• **EXERCISE REQUIREMENTS**: Rewrite all the lines of the items below as a numbered list, dropping blank lines and leaving the pictures out.

RECORD SET Start Marker

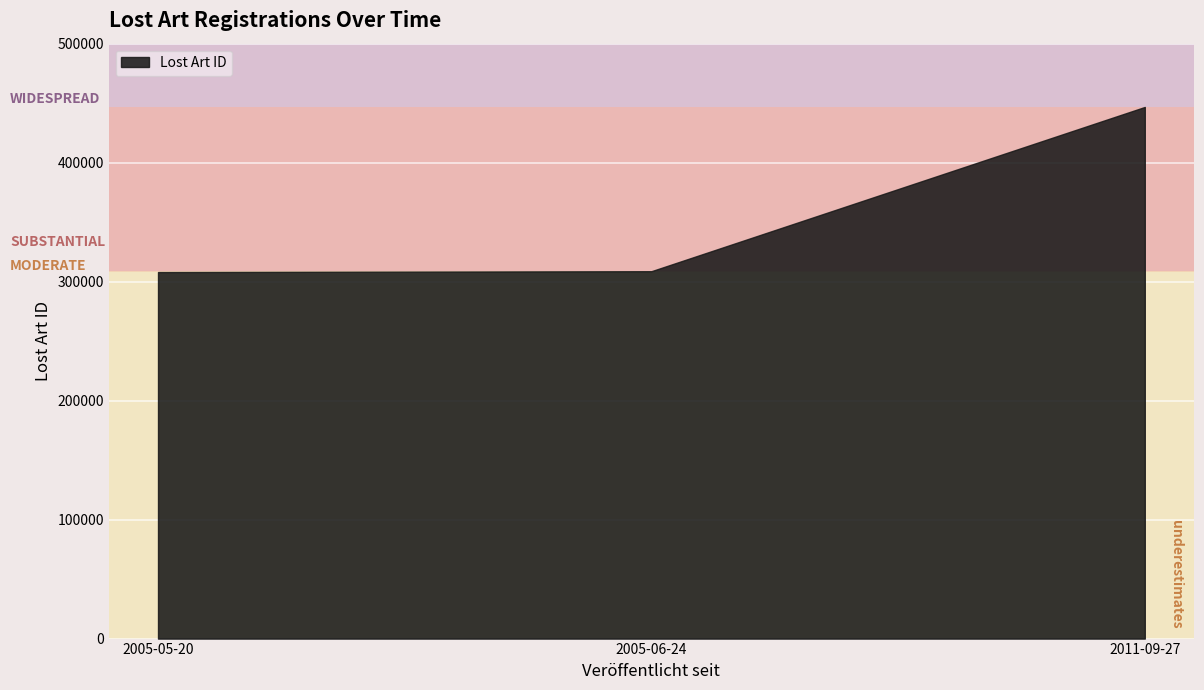

The value at 2011-09-27 is 659289. True or false?

False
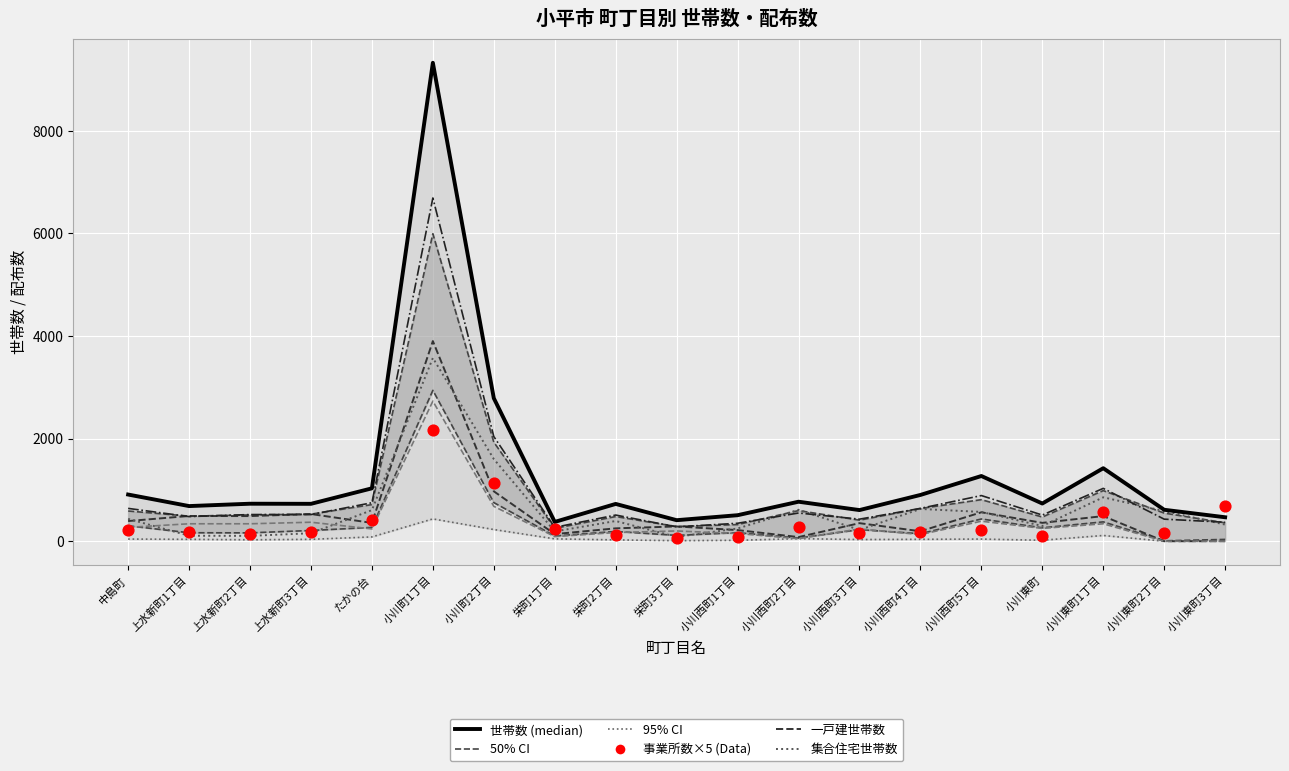

Which series has the widest spread of Y values?

世帯数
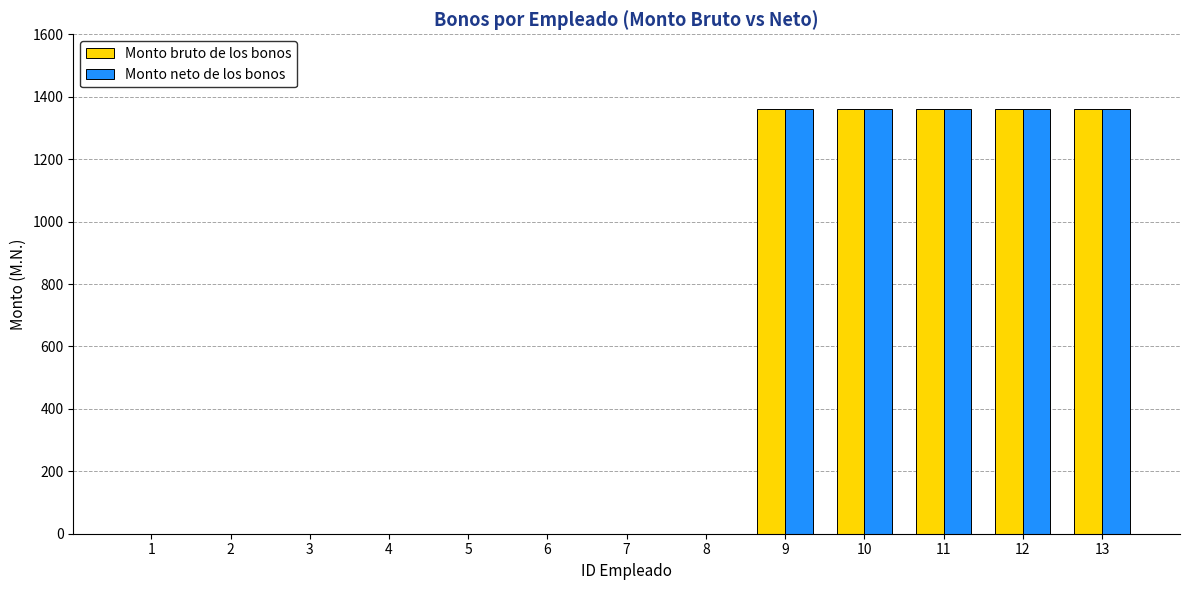

What is the maximum value shown in the chart?

1361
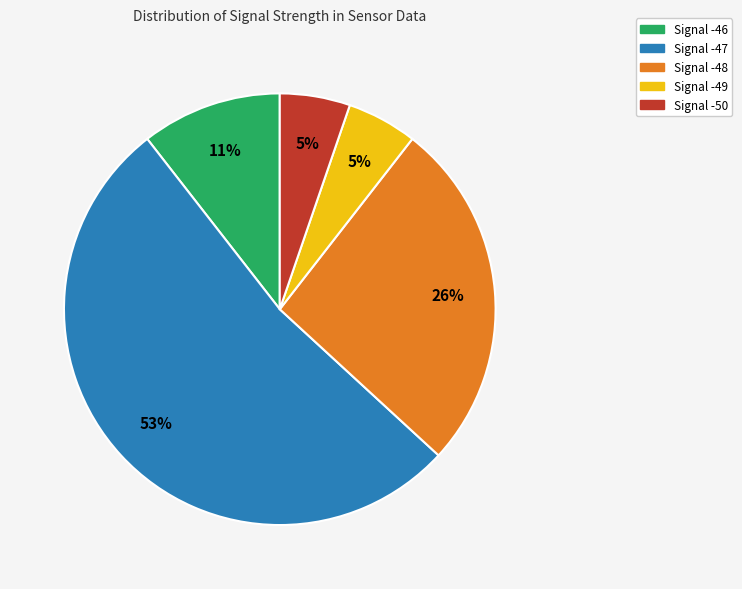

Is it true that Signal -49 is 13% of the pie?

False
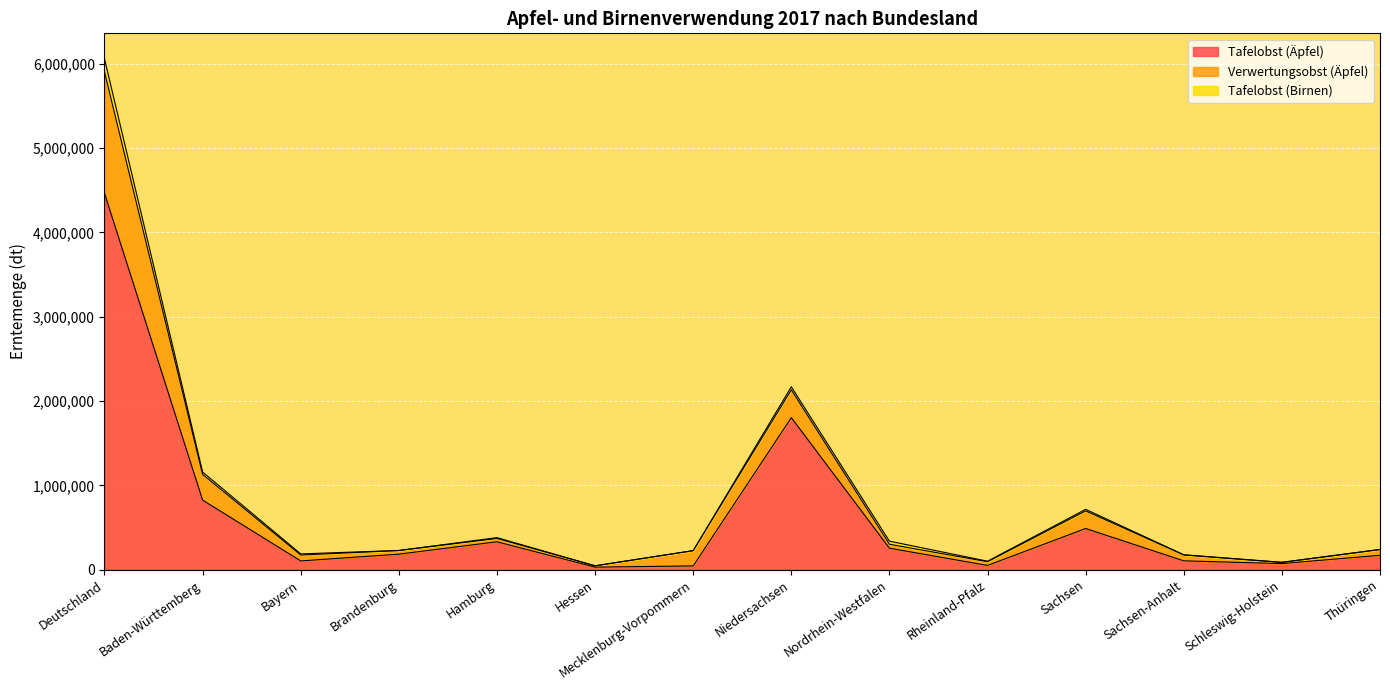

At which category is the sum across all series the highest?

Deutschland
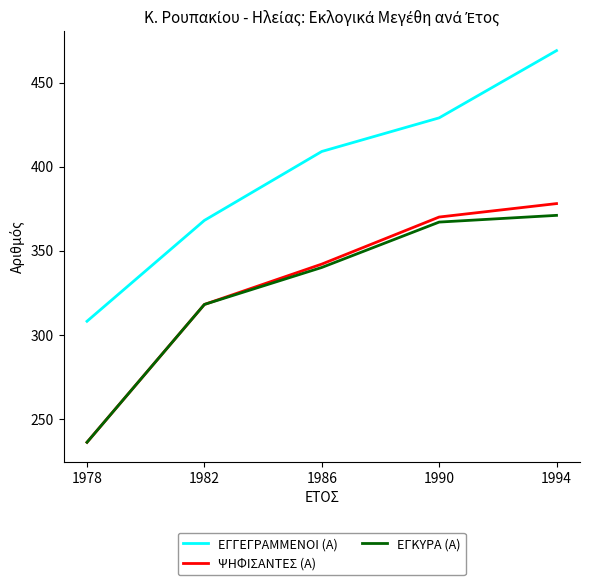

What is the sum of all ΕΓΓΕΓΡΑΜΜΕΝΟΙ (Α) values?

1983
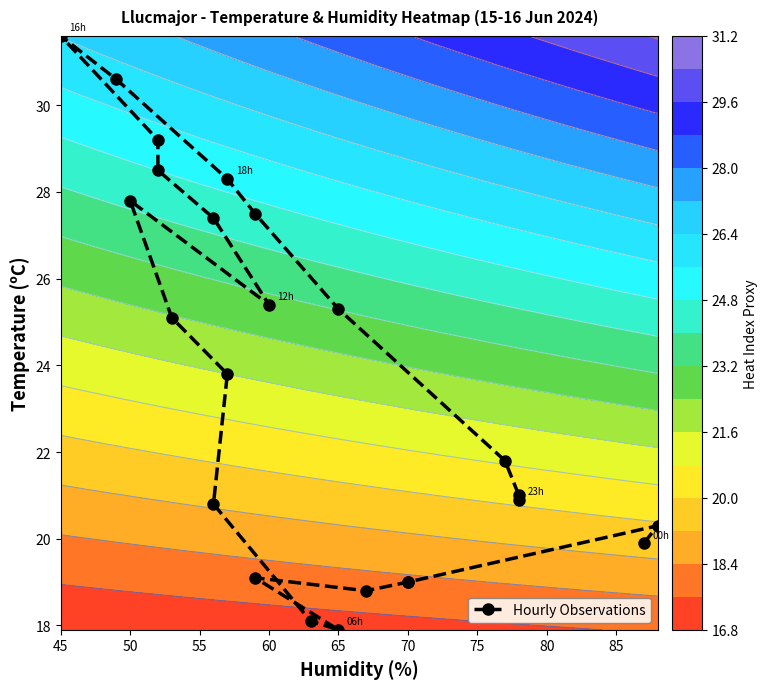

What is the smallest value displayed?

17.9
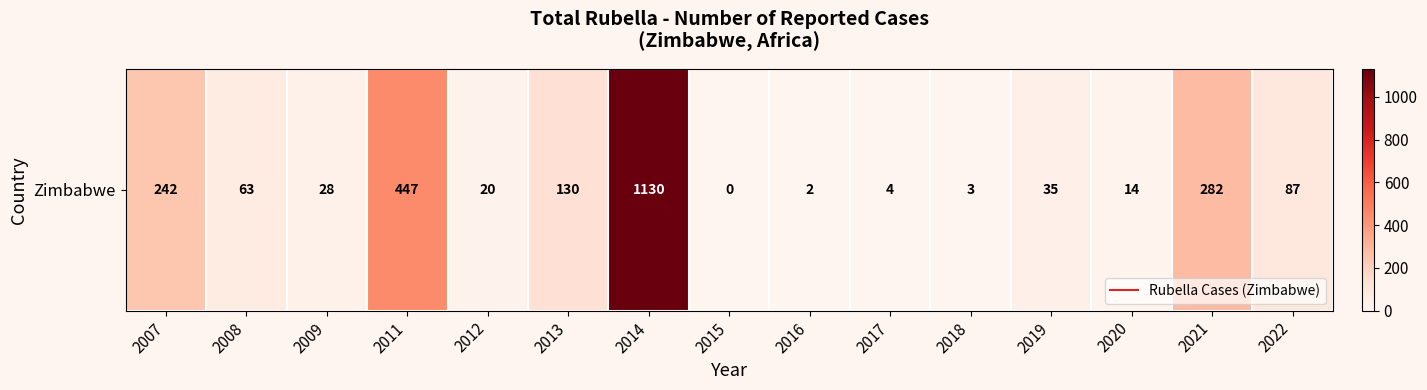

Rank the categories by value from lowest to highest.

2015, 2016, 2018, 2017, 2020, 2012, 2009, 2019, 2008, 2022, 2013, 2007, 2021, 2011, 2014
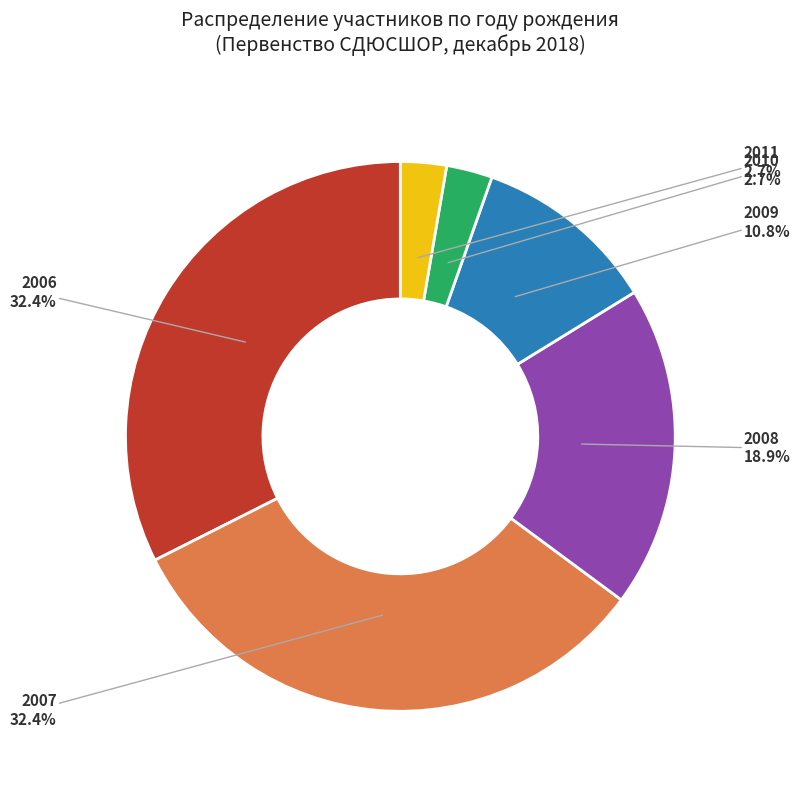

Does any single category account for the majority?

No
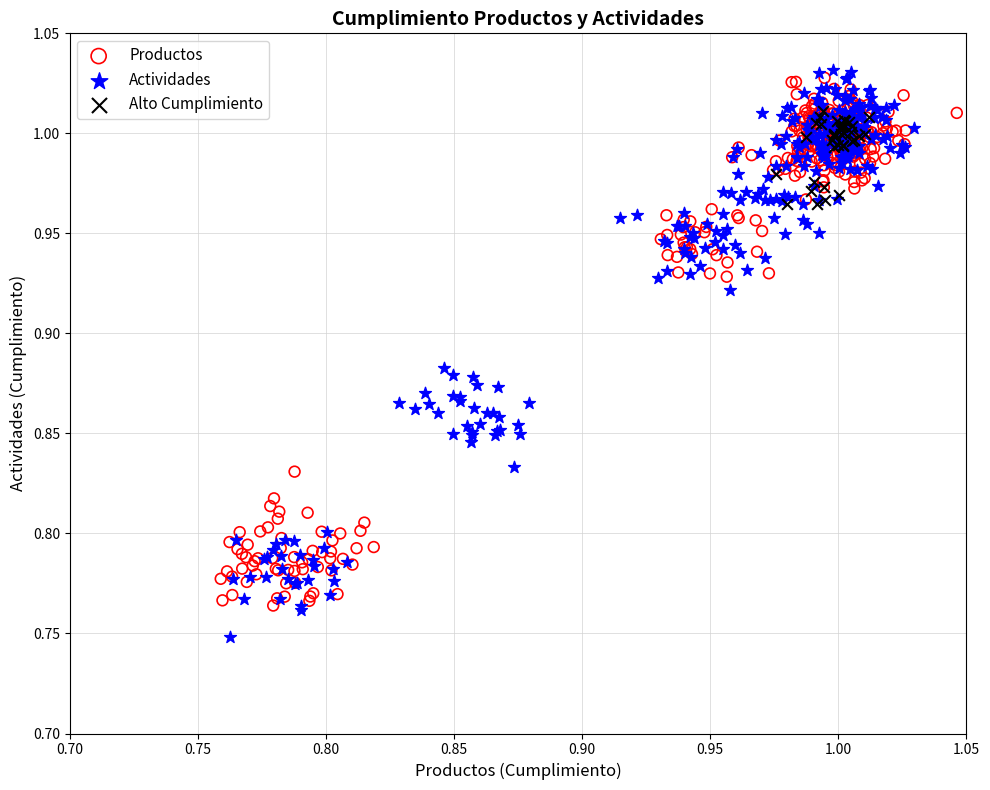

What are all the series names shown in the legend?

Productos, Actividades, Alto Cumplimiento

RECORD SET End Marker

• **SOLUTION TO THIS PROBLEM**:
1. The value at 2011-09-27 is 659289. True or false?
2. False
3. Which series has the widest spread of Y values?
4. 世帯数
5. What is the maximum value shown in the chart?
6. 1361
7. Is it true that Signal -49 is 13% of the pie?
8. False
9. At which category is the sum across all series the highest?
10. Deutschland
11. What is the sum of all ΕΓΓΕΓΡΑΜΜΕΝΟΙ (Α) values?
12. 1983
13. What is the smallest value displayed?
14. 17.9
15. Rank the categories by value from lowest to highest.
16. 2015, 2016, 2018, 2017, 2020, 2012, 2009, 2019, 2008, 2022, 2013, 2007, 2021, 2011, 2014
17. Does any single category account for the majority?
18. No
19. What are all the series names shown in the legend?
20. Productos, Actividades, Alto Cumplimiento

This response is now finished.